Sue arrived at the meeting early but almost bolted before she entered the room. Someone called out her name, and now she couldn’t make a fast exit. It was April, the friend she always sat with during the meetings. There was no turning back. Sue picked up her name tag, pinned it on her sweater, and then she and April found a seat. They caught up on family news.
“So what have you been working on lately?” Sue inquired.
“Not too much. We’ve been busy remolding our house, along with watching the grandkids.”
Sue envied her. April’s ancestors came to America on the Mayflower, but mine didn’t arrive until the early 1920’s.
“How about you? Any recent discoveries?”
“I’ve been …”
The president of the local genealogical society stood at the podium and began to speak. Those milling around, quickly found seats. You could hear a pin drop. What did she say? It might be quiet in the room, except for the president speaking, but a war waged in Sue’s mind. It appeared that bees had found an open passage and were buzzing throughout her stomach. What did she say about the next meeting? Who would speak next month? Sue attempted to breathe deeply without making it obvious. One leg began to shake. She hoped it wasn’t noticeable to those around her. She said a prayer and asked the Lord to help calm her spirit. Many times, Sue had heard Joyce Meyer say to “do it afraid.” She attempted to act on the advice. How did she get herself into this?
A few months ago, Debbie asked if Sue would share a personal genealogical story. She surprised herself and said yes. What was she thinking? Striking her head, she wondered what had she done? She knew public speaking wasn’t her forte. She avoided it like the H1N1. Maybe there was a cancel clause. She couldn’t renege. What would people think? They would call her a coward. She couldn’t back-out. She said yes. She needed to be dependable and keep her word. What if her family, who lives two-thousand miles away, visited - unexpectedly? Sorry Debbie, no can do. Family unexpectedly dropped by. Probably not.
A voice brought Sue back to the present. There she was. Debbie. The culprit who had cornered Sue and asked her to speak. Imaginary daggers were thrown her way.

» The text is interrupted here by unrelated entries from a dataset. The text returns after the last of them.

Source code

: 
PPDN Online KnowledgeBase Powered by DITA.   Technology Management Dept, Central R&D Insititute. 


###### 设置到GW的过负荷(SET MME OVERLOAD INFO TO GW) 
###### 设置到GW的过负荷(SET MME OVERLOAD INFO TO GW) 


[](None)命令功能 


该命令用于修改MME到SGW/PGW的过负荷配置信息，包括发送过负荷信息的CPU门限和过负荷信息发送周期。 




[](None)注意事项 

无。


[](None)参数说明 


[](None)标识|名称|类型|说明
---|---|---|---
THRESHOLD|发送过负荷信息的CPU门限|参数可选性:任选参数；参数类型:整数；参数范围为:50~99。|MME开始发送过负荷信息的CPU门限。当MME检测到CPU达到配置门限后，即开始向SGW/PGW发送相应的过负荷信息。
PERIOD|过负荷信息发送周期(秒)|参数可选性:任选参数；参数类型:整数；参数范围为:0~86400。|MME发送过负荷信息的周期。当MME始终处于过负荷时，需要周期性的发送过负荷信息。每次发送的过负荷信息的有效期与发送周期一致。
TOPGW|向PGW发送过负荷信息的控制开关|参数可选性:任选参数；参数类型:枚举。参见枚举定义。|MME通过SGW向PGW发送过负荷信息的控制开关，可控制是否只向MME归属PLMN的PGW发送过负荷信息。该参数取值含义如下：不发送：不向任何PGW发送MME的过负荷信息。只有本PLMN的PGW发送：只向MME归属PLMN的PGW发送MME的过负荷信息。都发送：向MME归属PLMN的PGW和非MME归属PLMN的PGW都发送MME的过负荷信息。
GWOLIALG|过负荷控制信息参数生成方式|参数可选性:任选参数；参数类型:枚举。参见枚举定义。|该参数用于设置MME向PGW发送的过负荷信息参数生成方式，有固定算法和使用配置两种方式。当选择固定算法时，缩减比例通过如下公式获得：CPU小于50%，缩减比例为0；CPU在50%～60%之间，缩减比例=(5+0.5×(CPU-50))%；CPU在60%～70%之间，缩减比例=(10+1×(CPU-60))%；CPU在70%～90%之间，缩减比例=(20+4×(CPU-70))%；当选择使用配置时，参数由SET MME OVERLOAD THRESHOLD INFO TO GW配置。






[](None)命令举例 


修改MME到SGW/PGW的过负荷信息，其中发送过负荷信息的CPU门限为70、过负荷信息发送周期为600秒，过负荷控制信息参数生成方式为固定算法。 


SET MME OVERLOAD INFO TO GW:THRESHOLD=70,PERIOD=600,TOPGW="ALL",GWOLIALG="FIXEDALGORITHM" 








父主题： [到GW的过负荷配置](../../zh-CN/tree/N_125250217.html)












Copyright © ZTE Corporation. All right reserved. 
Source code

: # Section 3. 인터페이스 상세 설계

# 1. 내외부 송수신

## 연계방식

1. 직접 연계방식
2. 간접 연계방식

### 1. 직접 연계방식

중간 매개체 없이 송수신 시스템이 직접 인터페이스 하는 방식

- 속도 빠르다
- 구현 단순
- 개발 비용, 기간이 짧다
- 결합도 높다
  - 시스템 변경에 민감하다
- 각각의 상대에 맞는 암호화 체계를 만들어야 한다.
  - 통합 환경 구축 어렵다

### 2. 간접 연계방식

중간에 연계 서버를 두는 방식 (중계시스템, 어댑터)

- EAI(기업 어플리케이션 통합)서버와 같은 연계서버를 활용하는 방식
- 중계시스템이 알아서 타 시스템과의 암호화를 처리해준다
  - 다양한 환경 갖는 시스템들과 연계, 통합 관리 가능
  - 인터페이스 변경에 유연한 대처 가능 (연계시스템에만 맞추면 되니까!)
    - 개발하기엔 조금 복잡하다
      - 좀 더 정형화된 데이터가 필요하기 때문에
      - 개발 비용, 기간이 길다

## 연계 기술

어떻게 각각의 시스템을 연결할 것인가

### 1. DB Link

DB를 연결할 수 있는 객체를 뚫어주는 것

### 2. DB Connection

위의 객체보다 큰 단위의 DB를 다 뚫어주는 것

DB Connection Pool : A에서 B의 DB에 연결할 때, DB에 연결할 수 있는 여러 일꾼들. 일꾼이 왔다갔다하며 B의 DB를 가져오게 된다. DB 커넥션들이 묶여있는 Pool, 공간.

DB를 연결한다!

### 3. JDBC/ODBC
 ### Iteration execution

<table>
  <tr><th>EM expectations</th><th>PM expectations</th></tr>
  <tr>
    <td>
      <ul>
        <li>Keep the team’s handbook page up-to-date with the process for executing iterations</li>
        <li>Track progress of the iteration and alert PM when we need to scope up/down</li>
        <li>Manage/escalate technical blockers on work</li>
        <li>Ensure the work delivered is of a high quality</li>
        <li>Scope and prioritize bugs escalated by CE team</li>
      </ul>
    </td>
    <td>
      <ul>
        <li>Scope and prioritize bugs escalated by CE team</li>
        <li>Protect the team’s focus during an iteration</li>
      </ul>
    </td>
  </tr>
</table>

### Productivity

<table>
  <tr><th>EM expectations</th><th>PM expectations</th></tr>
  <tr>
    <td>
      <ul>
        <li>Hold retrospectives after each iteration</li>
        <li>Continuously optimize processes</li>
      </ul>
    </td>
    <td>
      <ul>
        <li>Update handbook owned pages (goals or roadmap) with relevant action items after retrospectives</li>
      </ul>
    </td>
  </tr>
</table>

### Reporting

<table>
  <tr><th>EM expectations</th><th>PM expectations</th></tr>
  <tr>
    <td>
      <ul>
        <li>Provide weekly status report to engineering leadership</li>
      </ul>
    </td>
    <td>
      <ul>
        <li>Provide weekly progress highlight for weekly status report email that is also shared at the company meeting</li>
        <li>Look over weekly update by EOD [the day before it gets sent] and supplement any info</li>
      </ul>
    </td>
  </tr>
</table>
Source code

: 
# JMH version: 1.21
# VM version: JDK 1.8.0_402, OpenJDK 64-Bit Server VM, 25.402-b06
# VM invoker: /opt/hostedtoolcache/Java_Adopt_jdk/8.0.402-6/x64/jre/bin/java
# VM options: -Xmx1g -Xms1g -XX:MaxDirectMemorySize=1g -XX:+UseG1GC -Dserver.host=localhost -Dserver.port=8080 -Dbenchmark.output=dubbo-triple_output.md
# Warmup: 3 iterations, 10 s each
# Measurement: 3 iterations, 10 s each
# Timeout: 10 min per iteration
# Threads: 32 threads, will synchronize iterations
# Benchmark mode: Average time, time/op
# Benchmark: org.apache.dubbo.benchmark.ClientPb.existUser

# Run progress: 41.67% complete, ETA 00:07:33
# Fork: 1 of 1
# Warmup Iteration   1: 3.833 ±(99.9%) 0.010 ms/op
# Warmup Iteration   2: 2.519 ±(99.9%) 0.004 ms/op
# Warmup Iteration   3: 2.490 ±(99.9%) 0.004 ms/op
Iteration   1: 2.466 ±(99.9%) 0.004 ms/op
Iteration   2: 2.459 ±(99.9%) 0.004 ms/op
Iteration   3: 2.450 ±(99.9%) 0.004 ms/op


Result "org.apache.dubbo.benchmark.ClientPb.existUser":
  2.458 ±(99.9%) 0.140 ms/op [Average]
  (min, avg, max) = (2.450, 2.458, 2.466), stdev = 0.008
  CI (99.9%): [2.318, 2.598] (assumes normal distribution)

“April, I’m a bit nervous,” Sue admitted.
“You’ll do just fine,” April said, as she patted Sue’s arm.
Debbie stood at the podium and announced, “Next, Sue will share a personal story.”
Sue shook her head. Yikes! It’s show time. With a quite prayer, she grabbed her notes and walked toward the podium. She hugged the podium like Linus, clinging to his blanket. She scanned the crowd, smiled, and began.
She shared the journey of searching for her father’s birth family. The search began without a name - well only the first letter of the last name. How could one find a family with so little to go on? The journey was engrained in her soul. She continued without another glance at her notes. The group laughed when she shared about waiting for a month to hear from the adoption agency representative, only to find out the person helping her had retired. At one point, Sue asked if she was talking too long. The group smiled. That’s all the encouragement she needed to continue. Sue concluded that it took four-years to search and find her father’s birth family. Her premise: nothing is impossible.
Sue was energized from her speech. Debbie, remember her? The speaker coordinator? She approached Sue afterwards and thanked her for speaking. Believe it or not, Sue thanked her for being asked to speak. She was grateful to God for His help and strength. But you won’t see Sue back at the podium any time soon; she’s planning an extended vacation from speaking engagements.